Today we thank God for a precious gift. It takes a very good God to give someone like Julia Wilke.

While we will try to capture a bit of her life, I am thinking of the words in John’s gospel about our Lord.

Jesus did many other things as well. If every one of them were written down, I suppose that even the whole world would not have room for the books that would be written. John 21:25

I feel this way about my mother….and appreciate the part of her story that you bring today and that continues to be written in each of us.

Thank you for sharing with us in this celebration of her life.

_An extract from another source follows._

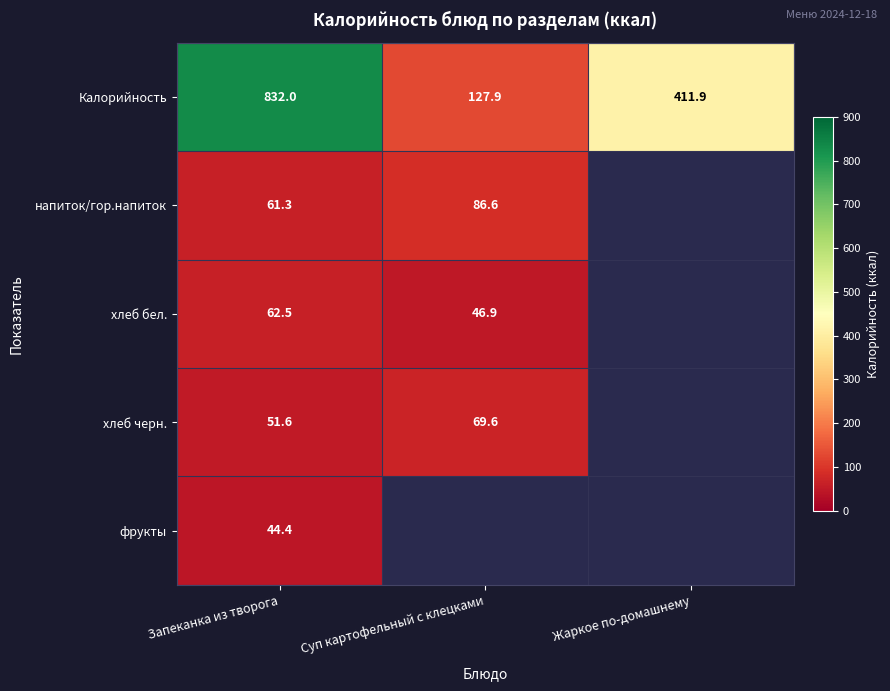

Count the number of data series in this chart.

5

A Tribute to Julia Wilke, by Lisa Buffum

I have known Julia personally for close to 20 years, and I most admire her as a mother.  Julia is the matriarch of the Wilke family in the truest sense of the word. She raised her four children on the foundation of Christ.  Her children, their spouses, and their children respectfully looked to her for wisdom and guidance which she was well-qualified to provide. Along the path, they also received unwavering support and encouragement as well.  Her pride in her family members and their accomplishments has always been as evident as her love for Jesus.

Julia could encourage people like no other.  I recall with joy the numerous times she put her arms around me, looked deeply into my eyes, and lovingly said “Thank you for helping Steve with the Institute.”  She always helped me to feel welcomed in the Wilke world of which I am grateful to play a small part.  I love her and will miss her warmth and presence.